Remember that the deadline for serving a stop notice in Arizona is the same as the deadline for filing a mechanics lien. Be sure that you serve your stop notice before the applicable deadline passes.
After serving your stop notice, the recipient should withhold the necessary amount from your client. Note that that withheld amount may not always be enough to cover all of your claims. There may also be other parties who have served a stop notice and who are equally entitled to the remaining balance. The withheld money is typically distributed among all entitled parties after successfully enforcing the stop notice.
When do you enforce an Arizona stop notice?
Enforcing an Arizona stop notice is done if, after serving your notice, the hiring party or any of the above-chain parties still did not pay up. In this case, you must enforce a stop notice by filing a lawsuit. If the suit is successful, the owner and/or the lender will be required to pay you using the withheld amount.

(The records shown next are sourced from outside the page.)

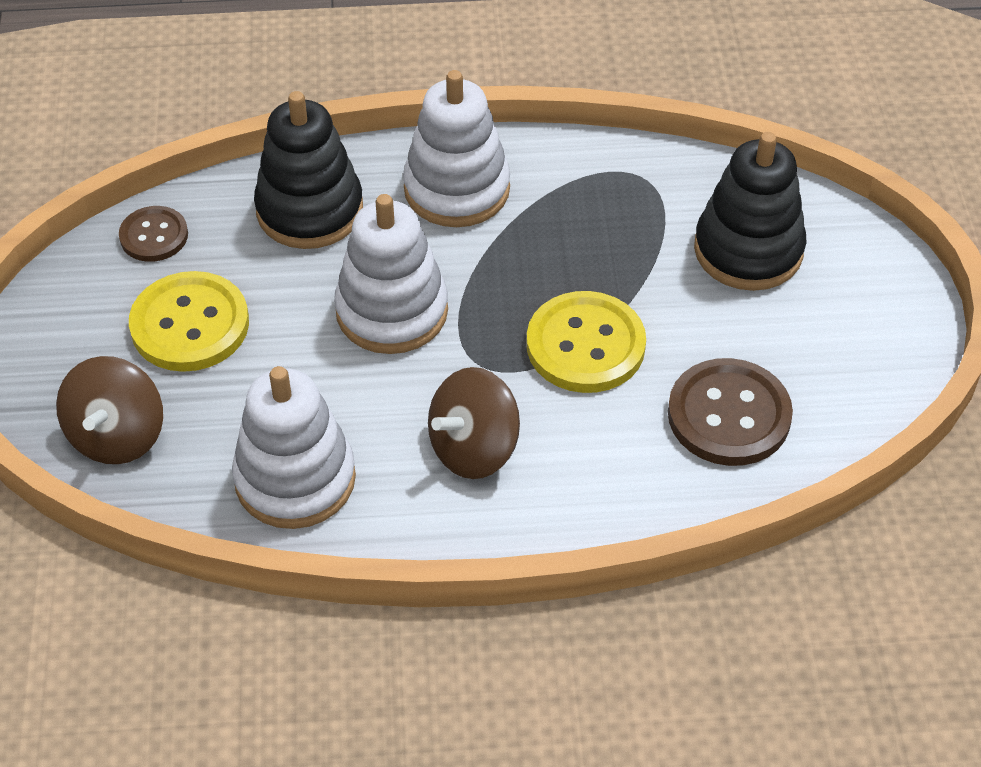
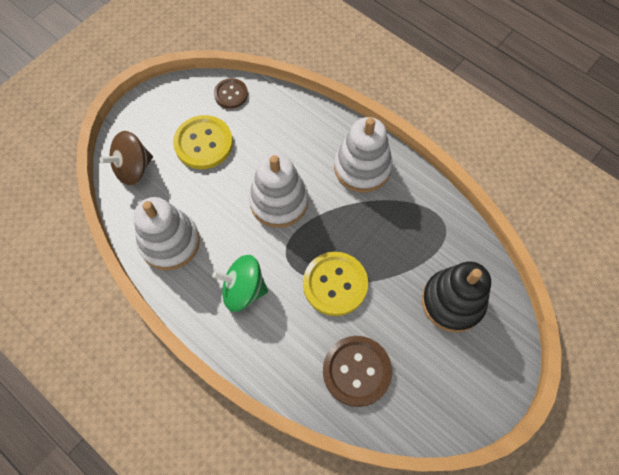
camera: 45 degrees right, 15 degrees up
(310, 210) = (297, 130): black stacking toy -> none
(473, 448) = (243, 290): brown spinning top -> green spinning top

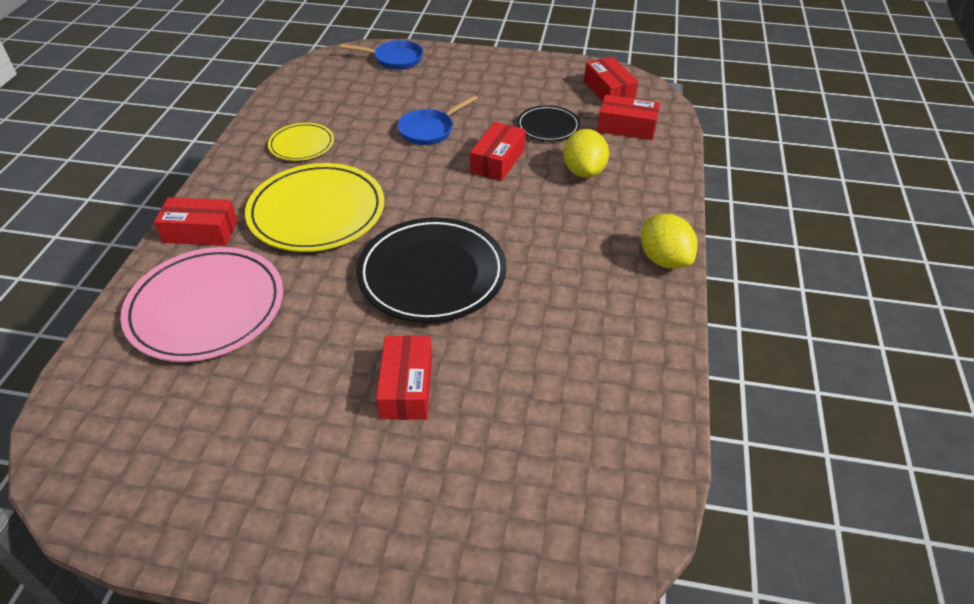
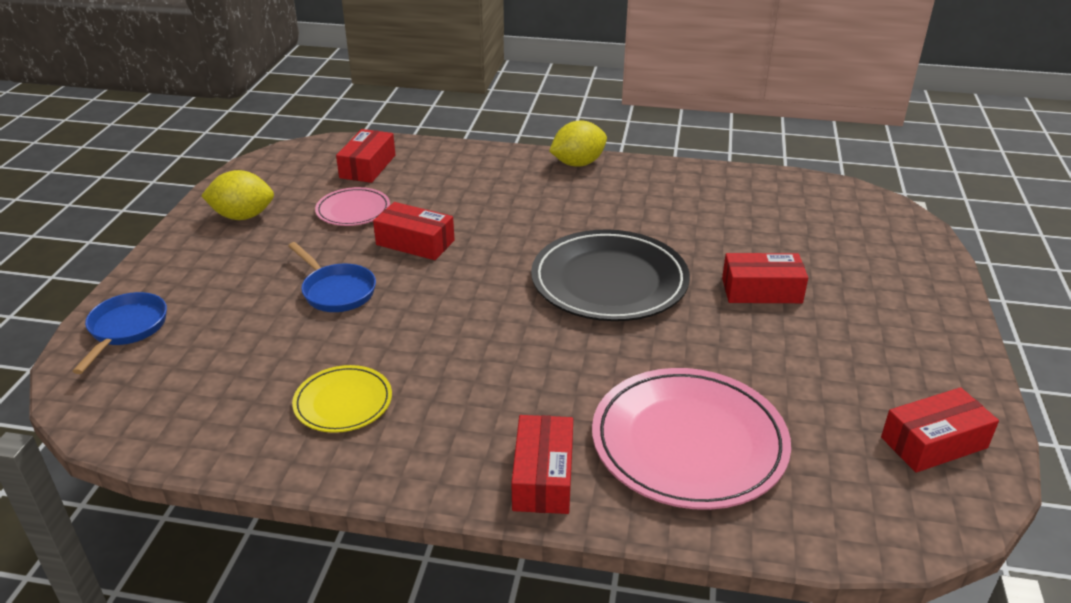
camera: 90 degrees left, 10 degrees down
(317, 212) = (503, 371): yellow plate -> none
(548, 126) = (353, 210): black plate -> pink plate
(584, 171) = (443, 193): yellow lemon -> yellow lemon (243, 216)
(609, 91) = (292, 172): red box -> red box (933, 442)

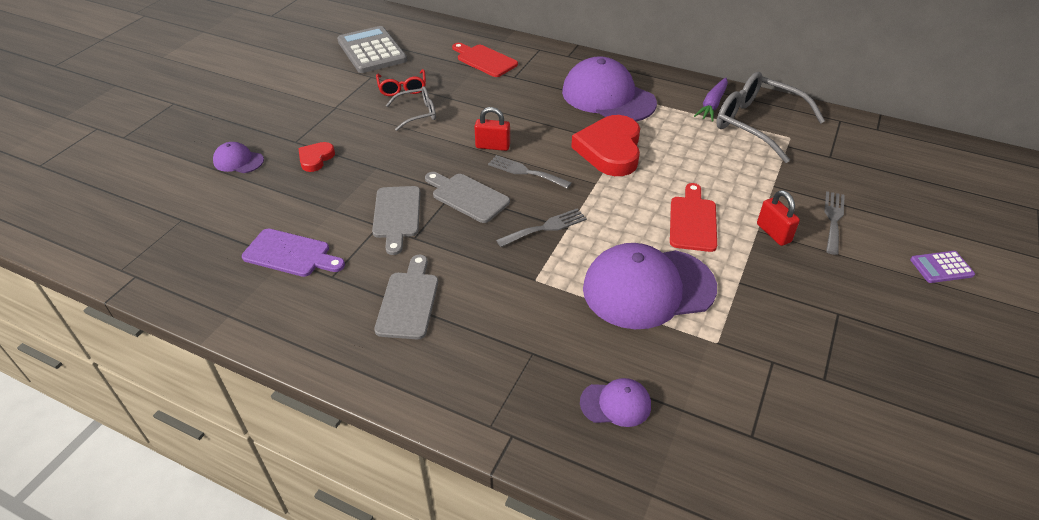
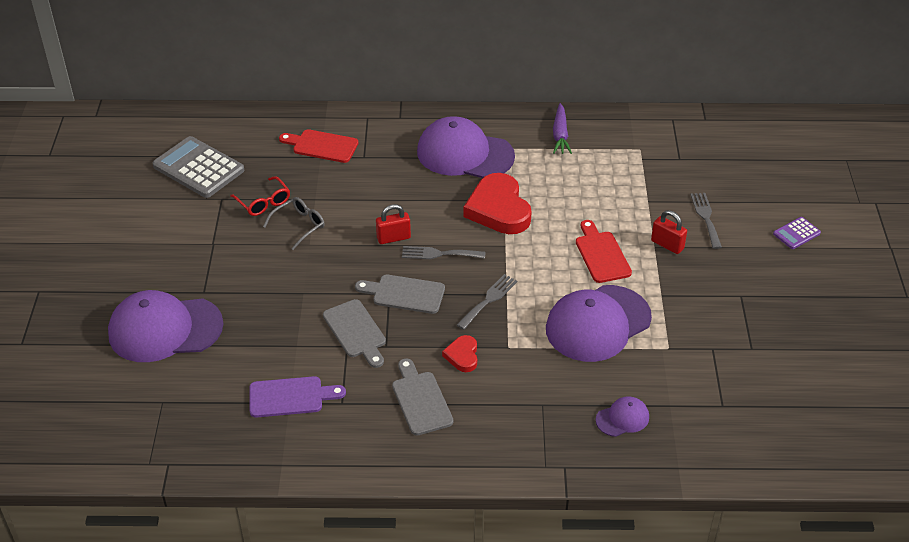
camera: 25 degrees left, 0 degrees up
(238, 161) = (165, 329): purple cap -> purple cap, size x2.18
(316, 159) = (238, 303): red heart -> red heart (462, 356)
(756, 124) = (607, 144): grey glasses -> none

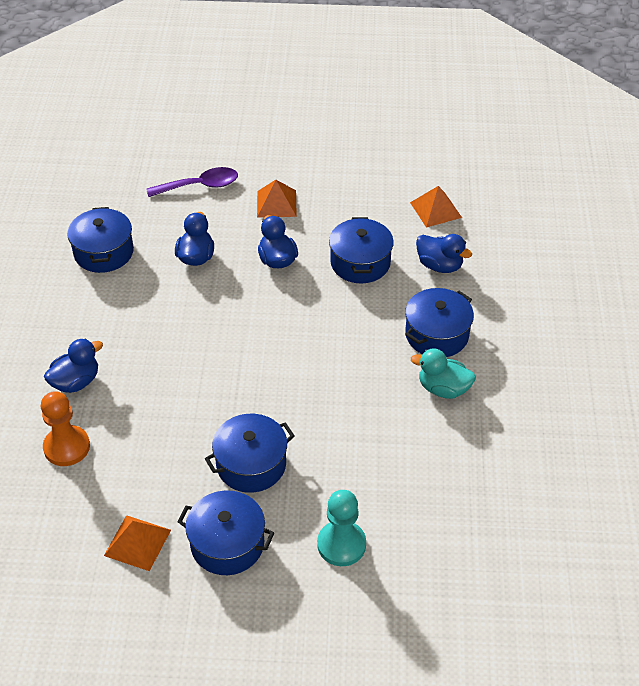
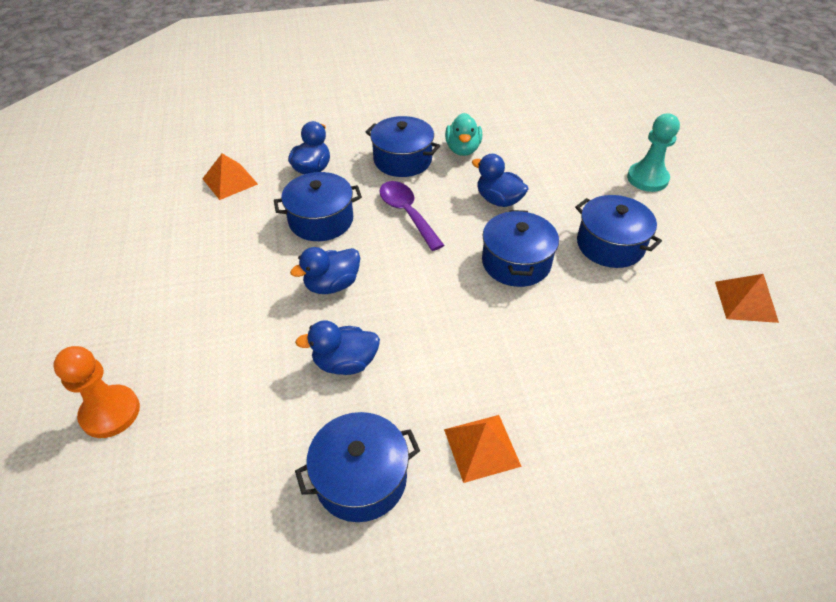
camera: 105 degrees left, 0 degrees up
(67, 447) = (689, 400): orange pawn -> orange pawn (110, 412)
(76, 382) = (598, 425): blue duck -> blue duck (498, 200)
(200, 186) = (199, 398): purple spoon -> purple spoon (407, 213)
(227, 544) = (698, 241): blue pot -> blue pot (516, 262)
(276, 203) = (231, 307): orange pyramid -> orange pyramid (481, 447)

The deadline for enforcing a stop notice is in 10 days after service. However, note that you may not enforce a stop notice in Arizona 3 months after the mechanics lien deadline expires.
After initiating action to enforce a stop notice, you have 5 days to serve a Notice of Commencement of Action on the property owner or the construction lender. This notice must be served in the same method you chose to serve the stop notice (either personal delivery or certified mail).
Failing to notify the owner or the lender properly will invalidate your stop notice, resulting in the release of the previously withheld funds.
If your enforcement action is successful, you have the right to recover your attorney costs. This ensures that you can potentially re-earn all the money you spent pursuing your payment, assuming there are enough funds.
Best practices for serving an Arizona stop notice
1. Serve a 20-day preliminary notice to protect your stop notice rights
In Arizona, you have no stop notice rights unless you served a valid 20-day preliminary notice as required by the law. You must ensure that you serve an Arizona preliminary notice on time because you are not only preserving your lien rights but also protecting your right to serve a stop notice.
2. Do not inflate your payment claim
When writing down the services that you have so far furnished to a project, be sure to stay as accurate as possible. You may not include in your stop notice any form of service you have not provided, and you must not inflate the amount of your claim. Doing so will be detrimental not only to the validity of your stop notice but also to your lien rights.
3. Remember to serve the Notice of Commencement of Action
After filing a lawsuit to enforce a stop notice, remember to notify the owner and the lender by serving a Notice of Commencement of Action. This lets them know that you have filed a lawsuit. If you missed this step and forgot to serve a Notice of Commencement of Action, your stop notice will not be successfully enforced and the withheld funds will be released.